Discussion in 'Anything goes' started by Evil ... Thy name is Orville Redenbacher!!, Jul 26, 2018.

  1. We have home-grown tomatoes lining every window sill in the kitchen, dining and sunroom.
    My wife loves 'em. Tomato sandwiches. Tomatoes over cottage cheese with black pepper.
    Tomatoes and Cucumber salads. (She's taken to adding avocado and chunks of feta cheese).
    The green ones are used for fried green tomato sandwiches.
    The plump, juicy reds ones ... Those are for BLTs. I'll bet we have gone through 5 pounds of bacon in the last few weeks, devouring BLTs for lunch and dinner. Just her and I.

    Tomatoes are Ok. I can take 'em or leave em.
    But a good BLT, is second best simple sandwich in the world. The best being a ham and swiss (on jewish rye).
     
  2. Fly

    Fly Well-Known Member

    Tomatoes are the debbil.
     
  3. Slacker

    Slacker Well-Known Member

    Rye bread is the dogshit.
     
  4. Hermes

    Hermes Well-Known Member

    We dedicate a good 60 percent of the tomatoes we grow for just Caprese salad. BLTs probably make up about another 20 percent.

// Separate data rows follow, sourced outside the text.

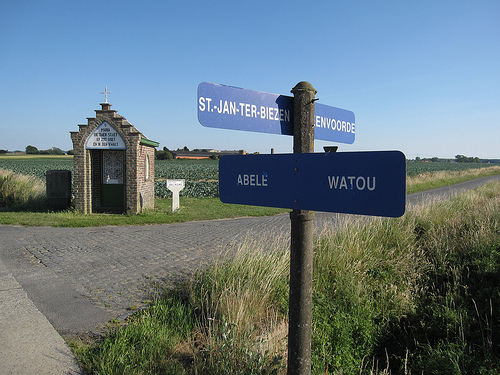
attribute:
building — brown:
[70, 103, 160, 214]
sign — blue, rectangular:
[219, 150, 405, 218]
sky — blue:
[0, 0, 499, 159]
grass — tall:
[66, 176, 500, 374]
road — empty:
[0, 175, 499, 374]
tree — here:
[26, 145, 67, 155]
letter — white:
[328, 176, 341, 191]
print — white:
[328, 174, 378, 191]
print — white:
[199, 97, 212, 113]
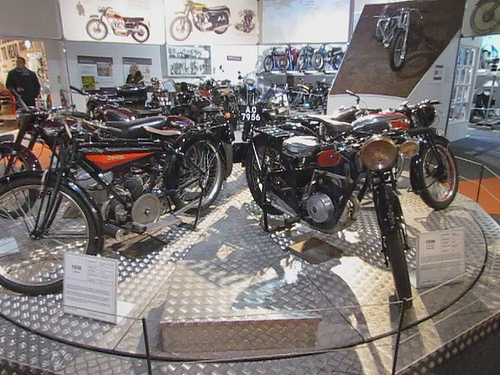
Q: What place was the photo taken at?
A: It was taken at the store.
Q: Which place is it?
A: It is a store.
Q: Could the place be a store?
A: Yes, it is a store.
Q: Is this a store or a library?
A: It is a store.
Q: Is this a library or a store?
A: It is a store.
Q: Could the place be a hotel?
A: No, it is a store.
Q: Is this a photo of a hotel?
A: No, the picture is showing a store.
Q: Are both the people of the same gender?
A: No, they are both male and female.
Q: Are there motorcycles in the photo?
A: Yes, there is a motorcycle.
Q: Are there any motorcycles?
A: Yes, there is a motorcycle.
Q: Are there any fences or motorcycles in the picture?
A: Yes, there is a motorcycle.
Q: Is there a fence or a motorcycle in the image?
A: Yes, there is a motorcycle.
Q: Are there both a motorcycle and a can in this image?
A: No, there is a motorcycle but no cans.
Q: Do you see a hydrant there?
A: No, there are no fire hydrants.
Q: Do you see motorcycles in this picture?
A: Yes, there is a motorcycle.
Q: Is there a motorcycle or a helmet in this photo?
A: Yes, there is a motorcycle.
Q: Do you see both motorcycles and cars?
A: No, there is a motorcycle but no cars.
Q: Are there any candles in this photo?
A: No, there are no candles.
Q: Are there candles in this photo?
A: No, there are no candles.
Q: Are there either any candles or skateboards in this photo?
A: No, there are no candles or skateboards.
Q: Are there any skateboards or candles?
A: No, there are no candles or skateboards.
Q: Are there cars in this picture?
A: No, there are no cars.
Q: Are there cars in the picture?
A: No, there are no cars.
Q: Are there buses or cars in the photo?
A: No, there are no cars or buses.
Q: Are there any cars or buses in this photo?
A: No, there are no cars or buses.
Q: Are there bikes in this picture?
A: Yes, there is a bike.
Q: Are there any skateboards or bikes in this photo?
A: Yes, there is a bike.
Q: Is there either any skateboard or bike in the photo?
A: Yes, there is a bike.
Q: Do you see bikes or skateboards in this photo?
A: Yes, there is a bike.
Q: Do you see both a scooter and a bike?
A: No, there is a bike but no scooters.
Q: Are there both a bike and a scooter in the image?
A: No, there is a bike but no scooters.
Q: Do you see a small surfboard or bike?
A: Yes, there is a small bike.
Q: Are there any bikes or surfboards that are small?
A: Yes, the bike is small.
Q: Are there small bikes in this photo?
A: Yes, there is a small bike.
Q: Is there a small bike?
A: Yes, there is a small bike.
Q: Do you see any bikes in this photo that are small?
A: Yes, there is a bike that is small.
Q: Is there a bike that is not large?
A: Yes, there is a small bike.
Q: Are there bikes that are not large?
A: Yes, there is a small bike.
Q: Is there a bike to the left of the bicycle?
A: Yes, there is a bike to the left of the bicycle.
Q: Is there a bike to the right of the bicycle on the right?
A: No, the bike is to the left of the bicycle.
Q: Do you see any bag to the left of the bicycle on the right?
A: No, there is a bike to the left of the bicycle.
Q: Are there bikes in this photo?
A: Yes, there is a bike.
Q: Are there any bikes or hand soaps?
A: Yes, there is a bike.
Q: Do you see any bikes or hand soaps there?
A: Yes, there is a bike.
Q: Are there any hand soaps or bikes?
A: Yes, there is a bike.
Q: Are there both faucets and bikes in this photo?
A: No, there is a bike but no faucets.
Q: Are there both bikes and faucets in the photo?
A: No, there is a bike but no faucets.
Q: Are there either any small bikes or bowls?
A: Yes, there is a small bike.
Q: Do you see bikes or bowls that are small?
A: Yes, the bike is small.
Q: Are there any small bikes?
A: Yes, there is a small bike.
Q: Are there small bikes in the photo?
A: Yes, there is a small bike.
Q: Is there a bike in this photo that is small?
A: Yes, there is a bike that is small.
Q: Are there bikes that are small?
A: Yes, there is a bike that is small.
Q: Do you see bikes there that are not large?
A: Yes, there is a small bike.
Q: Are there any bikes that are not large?
A: Yes, there is a small bike.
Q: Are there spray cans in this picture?
A: No, there are no spray cans.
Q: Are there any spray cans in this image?
A: No, there are no spray cans.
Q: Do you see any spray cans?
A: No, there are no spray cans.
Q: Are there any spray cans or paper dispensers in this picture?
A: No, there are no spray cans or paper dispensers.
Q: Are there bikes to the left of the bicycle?
A: Yes, there is a bike to the left of the bicycle.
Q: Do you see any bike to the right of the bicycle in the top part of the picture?
A: No, the bike is to the left of the bicycle.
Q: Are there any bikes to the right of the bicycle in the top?
A: No, the bike is to the left of the bicycle.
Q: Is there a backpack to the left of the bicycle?
A: No, there is a bike to the left of the bicycle.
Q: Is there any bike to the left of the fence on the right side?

    The reuben and the Cubano are in a neck-and-neck race for greatest sandwich in the world, but BLTs are up there.
     
    BurnsWhenIPee likes this.
  5. poindexter

    poindexter Well-Known Member

    I haven't had a BLT sandwich since I was 10. Sorry, they always seemed skimpy to me. Bacon is fine, but I am not a huge bacon fan.
     
  6. Buck

    Buck Well-Known Member

    I'm not a tomato fan, which is unusual for a NJ native, NJ being home to the world's best tomatoes.
    One of my main gripes nowadays is simply the in-season/out-of-season issue.
    In an effort to make tomatoes available year round, they've bred all innate goodness out of them.
    They are a decorative element, like parsley on a plate, but they present a possible detriment to my sandwich - sogginess.
    But also, in the attempt to add decorative flair to my sandwich, the tomato ultimately serves as a reminder of what a good tomato can be and what today's tomatoes are not.
     
  7. justgladtobehere

    justgladtobehere Well-Known Member

    The problem with the year round tomato is that it is picked short of ripe so that it will not be rotten when it hits the produce section on the other side of the country. There is an issue of breeding for tomatoes that can ship well, but it is more of an issue of ripeness, I believe.
     
  8. WriteThinking

    WriteThinking Well-Known Member

    I'd say peanut butter and jelly is the best simple sandwich ever. It's amazing how good they are, even as an adult. Especially as an adult, because you tend not to eat them as much anymore. It's a food that really holds its value, as it were.

    Of course, that's coming from someone who isn't crazy about ham. Or Swiss:).
     
  9. WriteThinking

    WriteThinking Well-Known Member

    That's an issue with almost every fruit/produce item there is. You're forced to buy them virtually hard-as-a-rock, and it seems like, oftentimes, they don't ripen right at home, or as well as they would, had they not been taken off the tree/vine so soon.
     
  10. Hermes

    Hermes Well-Known Member

    Now I'm craving heirloom tomatoes.
     
  11. I love ruebens, but they are very fatty and I don't consider them a simple sandwich. Who the hell keeps sauerkraut on hand?

    Cubano's are solid.. I eat one of those and I feel greasy the rest of the day.
     
  12. Hermes

    Hermes Well-Known Member

    I grew up surrounded by German Mennonites and now work in a town with a gigantic Oktoberfest, so having sauerkraut in the house was like having ketchup or mustard around for us, but ... point taken.